• _Problem statement_
Write out all of the records precisely. Skip anything that is a picture.

Input data section start

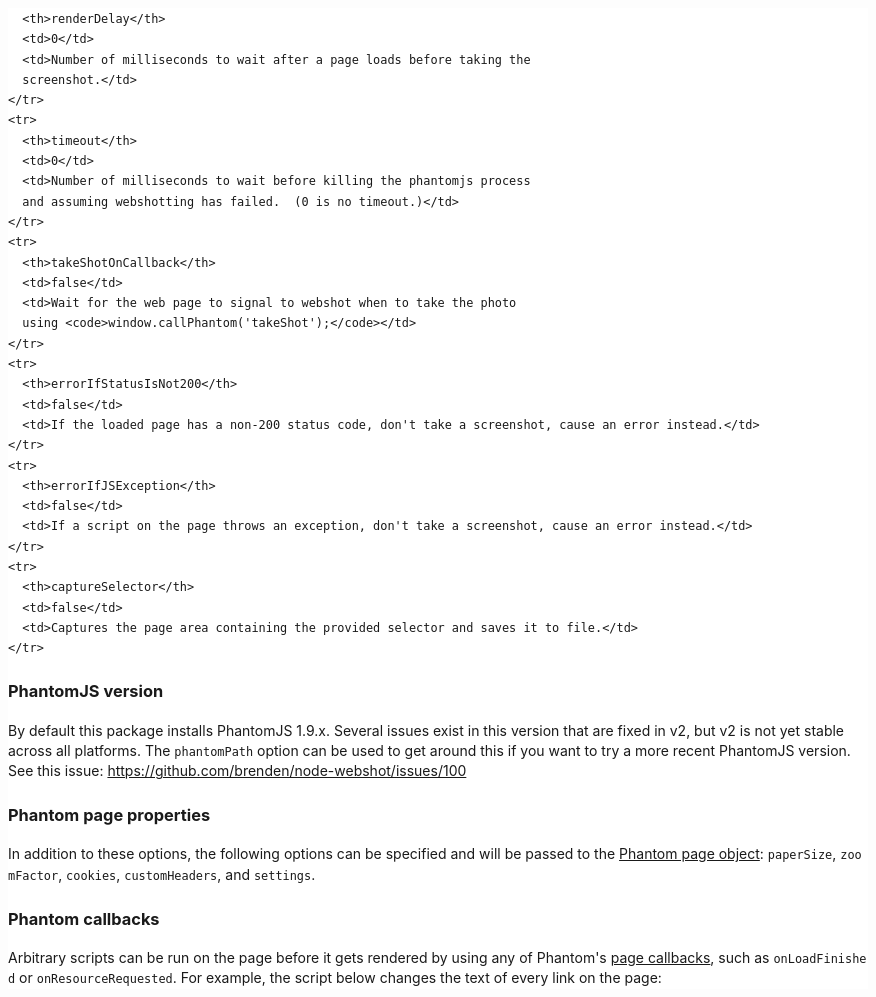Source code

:       <th>renderDelay</th>
      <td>0</td>
      <td>Number of milliseconds to wait after a page loads before taking the
      screenshot.</td>
    </tr>
    <tr>
      <th>timeout</th>
      <td>0</td>
      <td>Number of milliseconds to wait before killing the phantomjs process
      and assuming webshotting has failed.  (0 is no timeout.)</td>
    </tr>
    <tr>
      <th>takeShotOnCallback</th>
      <td>false</td>
      <td>Wait for the web page to signal to webshot when to take the photo
      using <code>window.callPhantom('takeShot');</code></td>
    </tr>
    <tr>
      <th>errorIfStatusIsNot200</th>
      <td>false</td>
      <td>If the loaded page has a non-200 status code, don't take a screenshot, cause an error instead.</td>
    </tr>
    <tr>
      <th>errorIfJSException</th>
      <td>false</td>
      <td>If a script on the page throws an exception, don't take a screenshot, cause an error instead.</td>
    </tr>
    <tr>
      <th>captureSelector</th>
      <td>false</td>
      <td>Captures the page area containing the provided selector and saves it to file.</td>
    </tr>
  </tbody>
</table>

### PhantomJS version
By default this package installs PhantomJS 1.9.x. Several issues exist in this version that are fixed in v2, but v2 is not yet stable across all platforms. The `phantomPath` option can be used to get around this if you want to try a more recent PhantomJS version. See this issue: https://github.com/brenden/node-webshot/issues/100

### Phantom page properties
In addition to these options, the following options can be specified and will be
passed to the [Phantom page
object](https://github.com/ariya/phantomjs/wiki/API-Reference-WebPage):
`paperSize`, `zoomFactor`, `cookies`, `customHeaders`, and `settings`.

### Phantom callbacks
Arbitrary scripts can be run on the page before it gets rendered by using any of
Phantom's [page callbacks](https://github.com/ariya/phantomjs/wiki/API-Reference-WebPage#callbacks-list),
such as `onLoadFinished` or `onResourceRequested`. For example, the script below
changes the text of every link on the page:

Input data section end

• _Answer_
Source code

:       <th>renderDelay</th>
      <td>0</td>
      <td>Number of milliseconds to wait after a page loads before taking the
      screenshot.</td>
    </tr>
    <tr>
      <th>timeout</th>
      <td>0</td>
      <td>Number of milliseconds to wait before killing the phantomjs process
      and assuming webshotting has failed.  (0 is no timeout.)</td>
    </tr>
    <tr>
      <th>takeShotOnCallback</th>
      <td>false</td>
      <td>Wait for the web page to signal to webshot when to take the photo
      using <code>window.callPhantom('takeShot');</code></td>
    </tr>
    <tr>
      <th>errorIfStatusIsNot200</th>
      <td>false</td>
      <td>If the loaded page has a non-200 status code, don't take a screenshot, cause an error instead.</td>
    </tr>
    <tr>
      <th>errorIfJSException</th>
      <td>false</td>
      <td>If a script on the page throws an exception, don't take a screenshot, cause an error instead.</td>
    </tr>
    <tr>
      <th>captureSelector</th>
      <td>false</td>
      <td>Captures the page area containing the provided selector and saves it to file.</td>
    </tr>
  </tbody>
</table>

### PhantomJS version
By default this package installs PhantomJS 1.9.x. Several issues exist in this version that are fixed in v2, but v2 is not yet stable across all platforms. The `phantomPath` option can be used to get around this if you want to try a more recent PhantomJS version. See this issue: https://github.com/brenden/node-webshot/issues/100

### Phantom page properties
In addition to these options, the following options can be specified and will be
passed to the [Phantom page
object](https://github.com/ariya/phantomjs/wiki/API-Reference-WebPage):
`paperSize`, `zoomFactor`, `cookies`, `customHeaders`, and `settings`.

### Phantom callbacks
Arbitrary scripts can be run on the page before it gets rendered by using any of
Phantom's [page callbacks](https://github.com/ariya/phantomjs/wiki/API-Reference-WebPage#callbacks-list),
such as `onLoadFinished` or `onResourceRequested`. For example, the script below
changes the text of every link on the page:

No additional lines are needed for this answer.